19.Bölüm: ❛Mahbub❜

6.8K 379 16
                                    

Bu bölümü de seviyorum :')

Lütfen oy vermeyi ve yorum yapmayı unutmayın!

Keyifli okumalar!

Mahbub : Sevgili, sevilen kişi.




19.Bölüm: ❝Mahbub❞

Gökbaran'ı seviyordum. Gerçekten seviyordum. Daha önce kimseye böyle yoğun duygular hissettiğimi hatırlamıyordum.

Yol boyunca onu seyrettim ve bir video başlatıp telefonuma kaydettim. Ona doyasıya bakmak istiyordum. Hayatımızın devamında ayrılıkla karşılaşacaktık ve ondan ayrı kaldığım anlarda Gökbaran'a sığınabileceğim alanlara ihtiyaç duyuyordum. Ne kadar anımızı ölümsüzleştirirsem ve bende ne kadar fazla onunla ilgili kayıtlar olursa ayrı kaldığımız günlerde Gökbaran'ı yanımdaymış gibi hissederdim.

Onunla ayrı kalmayı sevmiyordum, bu doğruydu. Onun göreve gitmesinin babamın göreve gitmesiyle farklı olduğunu deneyimlemiştim. Gökbaran yanımda yokken eksik hissediyordum. Günlerim güzel geçmiyor, hiçbir şeyi doğru düzgün yapamıyordum. Sadece onu düşünüyor, onun için endişeleniyordum.

"Bende seni kayda almak isterdim," dediğinde düşüncelerimden sıyrıldım. "Eğer telefonumu kullanabileceğim bir göreve gidiyor olsaydım, tüm galerimi seninle doldururdum. Tıpkı senin yaptığın gibi... Ama küçük bir fotoğrafın bende olursa onu saklayabilirim."

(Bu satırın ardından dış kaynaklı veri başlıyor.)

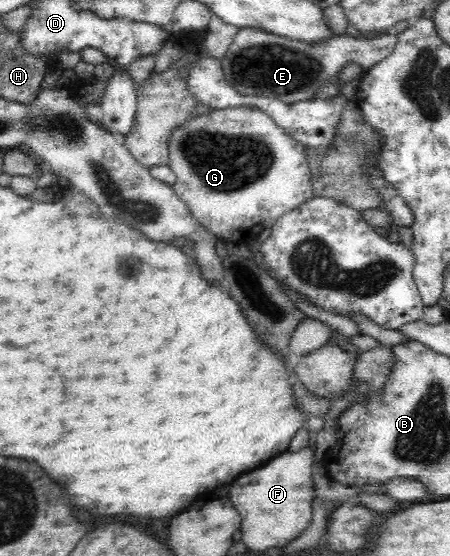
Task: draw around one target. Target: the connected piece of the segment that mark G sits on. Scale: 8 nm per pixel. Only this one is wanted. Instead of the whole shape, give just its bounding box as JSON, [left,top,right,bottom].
[168,106,315,247]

"Olur," diye mırıldandığımda gülümsedi. Gülümsemesini de çekmek istedim ama yetişemedim. "Bir fotoğrafım sende olur."

"Sevgin gibi fotoğrafını da bana verecek misin?"

"Vereceğim," diyerek çantamı elime aldım. "Çok tatlısın, Hande." İçim giderek ona baktım. Üzerine atlayıp kollarımı ondan ayırmamayı istiyordum. Cüzdanımdan vesikalık fotoğrafımı alıp ona uzattım. Elleri arasında küçücük kalan fotoğrafıma baktı. "Buraya gelmeden önce çektirmiştim," diye açıklama yaptım. "Zaman ilerledikçe daha da güzelleşiyorsun."

Kırmızı ışıkta durduğumuzda fotoğrafımı cama yasladı, her baktığında görebiliyordu. Ellerimi koltuğa bastırıp yükseldim ve yanağına dudaklarımı bastırdım, çenesini okşayıp koltuğuma oturdum. "Çok fena bir kadınsın. Beni her hareketinle etkilediğini biliyorsun." Hiçbir şey söylemeden gülerek kafamı salladım. Arabanın hızını artırdığında "Babanla ne zaman konuşacaksın?" diye sordu.,

"Bugün anlatacağım ona ve Furkan'dan kurtulmanın yollarını arayacağım."

"Dava bittiği için ona ihtiyaç kalmadı."

"Evet, ama hemen pes etmeyecektir."

"Doğru," deyip sinirle soludu. "Senin hâlâ kendini sevdiğinin düşünüyor."

"Düşünebilir," dediğimde mahalleye gelmiştik. "Onu sevmiyorum." Evimin olduğu sokağa girdiğinde "Gökbaran," dedim. Bana baktı. "Hemen ayrılmasak mı?"

"Bunu söylemeni bekliyordum," deyip genişçe gülümsedi. "Ne yapalım istersin?"

"Yan yana olalım, yeter."

"Yan yana ve yalnız." Tekrar edip ekleme yapması gülümsememi sağladı. "Keşke rahatça yalnız kalabileceğimiz bir yer olsaydı," diye yakındı. "Belki de olur," diye mırıldandı. "İlerleyen zamanlarda ikimize ait bir ev... Nasıl fikir?"